Please return every line of the records that contains the word "TaskExecutor".

(Dataset excerpts)
-- -- --
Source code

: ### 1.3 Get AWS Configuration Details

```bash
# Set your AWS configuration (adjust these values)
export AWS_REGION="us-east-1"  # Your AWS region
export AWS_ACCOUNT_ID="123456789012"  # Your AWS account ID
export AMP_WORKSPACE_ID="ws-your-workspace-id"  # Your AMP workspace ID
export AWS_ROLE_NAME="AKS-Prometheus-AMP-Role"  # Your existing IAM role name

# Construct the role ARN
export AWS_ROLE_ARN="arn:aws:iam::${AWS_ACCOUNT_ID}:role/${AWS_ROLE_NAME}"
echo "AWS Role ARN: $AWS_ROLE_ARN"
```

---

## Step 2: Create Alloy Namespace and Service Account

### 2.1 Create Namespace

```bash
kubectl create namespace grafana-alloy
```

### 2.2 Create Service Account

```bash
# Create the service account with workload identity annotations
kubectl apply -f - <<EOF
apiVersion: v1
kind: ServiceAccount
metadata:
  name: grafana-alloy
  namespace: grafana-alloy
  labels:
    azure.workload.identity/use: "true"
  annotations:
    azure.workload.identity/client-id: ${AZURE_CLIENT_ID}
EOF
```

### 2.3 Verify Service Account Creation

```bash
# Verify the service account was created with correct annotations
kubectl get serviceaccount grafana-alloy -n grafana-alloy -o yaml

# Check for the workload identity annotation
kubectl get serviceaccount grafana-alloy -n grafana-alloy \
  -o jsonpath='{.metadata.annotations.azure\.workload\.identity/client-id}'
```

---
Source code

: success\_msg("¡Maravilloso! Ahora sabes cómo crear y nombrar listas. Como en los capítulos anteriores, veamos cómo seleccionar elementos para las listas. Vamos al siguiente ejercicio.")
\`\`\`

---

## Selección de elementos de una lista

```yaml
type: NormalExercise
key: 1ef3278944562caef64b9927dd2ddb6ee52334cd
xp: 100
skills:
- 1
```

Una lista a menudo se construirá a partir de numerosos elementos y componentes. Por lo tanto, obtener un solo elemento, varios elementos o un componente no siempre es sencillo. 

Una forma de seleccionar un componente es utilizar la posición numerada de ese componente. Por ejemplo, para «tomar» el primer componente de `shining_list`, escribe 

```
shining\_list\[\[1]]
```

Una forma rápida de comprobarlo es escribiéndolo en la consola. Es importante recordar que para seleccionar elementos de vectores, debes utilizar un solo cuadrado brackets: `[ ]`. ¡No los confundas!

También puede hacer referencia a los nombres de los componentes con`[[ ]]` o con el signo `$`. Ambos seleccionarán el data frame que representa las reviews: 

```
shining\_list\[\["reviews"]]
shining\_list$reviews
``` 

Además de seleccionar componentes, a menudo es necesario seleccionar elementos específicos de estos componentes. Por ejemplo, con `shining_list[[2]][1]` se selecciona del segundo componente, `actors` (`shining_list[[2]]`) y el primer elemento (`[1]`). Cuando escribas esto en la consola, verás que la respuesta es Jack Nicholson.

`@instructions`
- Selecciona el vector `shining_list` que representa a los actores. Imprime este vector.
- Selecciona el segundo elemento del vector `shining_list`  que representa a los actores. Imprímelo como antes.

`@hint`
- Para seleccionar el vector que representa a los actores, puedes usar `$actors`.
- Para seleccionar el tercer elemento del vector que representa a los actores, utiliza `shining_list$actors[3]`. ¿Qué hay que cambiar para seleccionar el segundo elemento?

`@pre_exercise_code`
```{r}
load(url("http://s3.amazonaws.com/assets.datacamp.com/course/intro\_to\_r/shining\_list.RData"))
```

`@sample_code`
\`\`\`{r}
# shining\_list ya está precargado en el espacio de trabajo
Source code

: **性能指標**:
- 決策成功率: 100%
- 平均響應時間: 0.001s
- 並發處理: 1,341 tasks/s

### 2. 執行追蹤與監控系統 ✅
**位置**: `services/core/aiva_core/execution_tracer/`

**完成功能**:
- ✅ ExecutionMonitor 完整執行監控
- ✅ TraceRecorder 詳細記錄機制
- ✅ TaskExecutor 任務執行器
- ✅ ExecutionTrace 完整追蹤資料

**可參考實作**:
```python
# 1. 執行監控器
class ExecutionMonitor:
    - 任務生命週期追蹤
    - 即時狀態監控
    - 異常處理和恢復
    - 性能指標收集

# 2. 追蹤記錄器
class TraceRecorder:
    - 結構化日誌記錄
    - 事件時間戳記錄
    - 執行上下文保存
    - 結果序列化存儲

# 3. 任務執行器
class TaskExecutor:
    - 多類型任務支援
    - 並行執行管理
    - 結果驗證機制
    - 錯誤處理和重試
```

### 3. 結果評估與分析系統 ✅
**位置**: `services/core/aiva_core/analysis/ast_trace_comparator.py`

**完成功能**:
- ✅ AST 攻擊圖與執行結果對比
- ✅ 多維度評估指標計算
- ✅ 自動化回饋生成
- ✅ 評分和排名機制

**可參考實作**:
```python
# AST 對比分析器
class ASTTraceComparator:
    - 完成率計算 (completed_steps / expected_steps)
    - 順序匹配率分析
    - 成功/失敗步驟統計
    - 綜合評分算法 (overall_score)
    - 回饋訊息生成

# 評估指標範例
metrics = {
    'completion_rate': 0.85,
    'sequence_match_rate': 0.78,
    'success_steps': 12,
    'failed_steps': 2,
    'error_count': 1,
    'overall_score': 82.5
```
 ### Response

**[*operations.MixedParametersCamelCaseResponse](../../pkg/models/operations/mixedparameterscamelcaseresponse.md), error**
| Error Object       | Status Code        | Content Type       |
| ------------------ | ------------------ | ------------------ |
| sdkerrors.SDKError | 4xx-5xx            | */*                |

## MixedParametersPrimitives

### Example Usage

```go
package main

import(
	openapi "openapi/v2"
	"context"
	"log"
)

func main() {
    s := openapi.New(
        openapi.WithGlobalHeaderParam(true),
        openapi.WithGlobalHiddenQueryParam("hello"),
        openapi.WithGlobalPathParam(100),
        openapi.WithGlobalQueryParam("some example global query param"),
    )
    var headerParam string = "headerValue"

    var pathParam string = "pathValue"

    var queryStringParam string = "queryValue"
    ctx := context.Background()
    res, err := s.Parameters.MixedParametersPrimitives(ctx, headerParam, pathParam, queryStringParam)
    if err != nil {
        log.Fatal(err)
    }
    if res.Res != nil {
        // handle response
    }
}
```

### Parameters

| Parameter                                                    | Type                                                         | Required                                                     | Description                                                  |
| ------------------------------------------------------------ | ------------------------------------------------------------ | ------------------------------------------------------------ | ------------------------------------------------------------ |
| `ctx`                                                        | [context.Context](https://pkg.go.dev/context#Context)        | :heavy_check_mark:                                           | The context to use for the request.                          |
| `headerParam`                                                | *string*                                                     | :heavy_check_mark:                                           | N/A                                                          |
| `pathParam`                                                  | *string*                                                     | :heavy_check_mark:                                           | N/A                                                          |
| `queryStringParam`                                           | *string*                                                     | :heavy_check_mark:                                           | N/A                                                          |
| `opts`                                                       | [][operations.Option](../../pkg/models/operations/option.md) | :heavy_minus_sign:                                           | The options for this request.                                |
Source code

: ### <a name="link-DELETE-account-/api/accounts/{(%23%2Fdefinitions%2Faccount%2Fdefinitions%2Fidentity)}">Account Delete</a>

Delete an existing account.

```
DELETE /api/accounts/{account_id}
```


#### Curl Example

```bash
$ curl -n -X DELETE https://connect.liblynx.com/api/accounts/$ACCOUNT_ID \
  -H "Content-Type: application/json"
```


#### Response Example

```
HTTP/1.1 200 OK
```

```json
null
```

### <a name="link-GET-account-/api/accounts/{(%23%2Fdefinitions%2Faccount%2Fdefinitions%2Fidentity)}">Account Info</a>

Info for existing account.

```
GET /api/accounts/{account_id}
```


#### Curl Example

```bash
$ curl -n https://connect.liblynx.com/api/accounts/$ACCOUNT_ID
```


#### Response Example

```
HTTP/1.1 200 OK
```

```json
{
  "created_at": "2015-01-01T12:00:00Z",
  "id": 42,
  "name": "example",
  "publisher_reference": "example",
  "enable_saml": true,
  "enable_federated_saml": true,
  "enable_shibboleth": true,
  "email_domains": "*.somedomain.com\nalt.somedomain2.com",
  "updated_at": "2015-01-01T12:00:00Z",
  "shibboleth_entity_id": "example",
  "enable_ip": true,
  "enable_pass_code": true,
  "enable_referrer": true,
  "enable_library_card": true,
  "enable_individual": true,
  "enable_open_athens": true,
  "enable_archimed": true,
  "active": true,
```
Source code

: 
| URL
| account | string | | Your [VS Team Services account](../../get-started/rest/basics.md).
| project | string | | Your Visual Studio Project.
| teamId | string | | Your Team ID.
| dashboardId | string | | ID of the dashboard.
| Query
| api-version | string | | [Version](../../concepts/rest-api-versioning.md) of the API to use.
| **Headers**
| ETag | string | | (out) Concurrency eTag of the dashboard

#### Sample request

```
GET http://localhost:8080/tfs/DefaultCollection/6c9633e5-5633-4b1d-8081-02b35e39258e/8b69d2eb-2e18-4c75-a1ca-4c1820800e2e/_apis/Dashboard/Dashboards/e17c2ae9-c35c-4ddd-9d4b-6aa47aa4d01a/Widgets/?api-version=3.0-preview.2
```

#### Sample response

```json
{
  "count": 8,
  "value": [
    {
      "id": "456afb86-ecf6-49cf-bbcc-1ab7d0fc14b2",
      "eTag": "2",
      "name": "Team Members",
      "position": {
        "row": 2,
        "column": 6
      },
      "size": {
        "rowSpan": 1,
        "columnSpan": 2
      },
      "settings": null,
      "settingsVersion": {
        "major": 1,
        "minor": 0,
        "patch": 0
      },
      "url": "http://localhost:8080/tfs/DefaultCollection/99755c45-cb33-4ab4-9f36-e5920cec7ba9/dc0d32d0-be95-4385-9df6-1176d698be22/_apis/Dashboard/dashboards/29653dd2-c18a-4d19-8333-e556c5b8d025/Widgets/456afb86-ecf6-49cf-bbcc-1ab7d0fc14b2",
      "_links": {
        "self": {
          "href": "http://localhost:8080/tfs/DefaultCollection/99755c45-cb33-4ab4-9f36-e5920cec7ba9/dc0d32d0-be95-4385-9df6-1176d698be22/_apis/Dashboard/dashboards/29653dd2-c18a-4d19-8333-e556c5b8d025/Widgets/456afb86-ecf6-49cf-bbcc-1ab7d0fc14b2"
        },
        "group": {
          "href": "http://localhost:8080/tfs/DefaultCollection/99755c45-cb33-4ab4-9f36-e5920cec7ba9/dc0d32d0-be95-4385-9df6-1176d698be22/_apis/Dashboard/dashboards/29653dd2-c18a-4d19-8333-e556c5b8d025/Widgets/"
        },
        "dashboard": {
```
-- -- --
▶ [ANSWER SECTION]:
- ✅ TaskExecutor 任務執行器
class TaskExecutor:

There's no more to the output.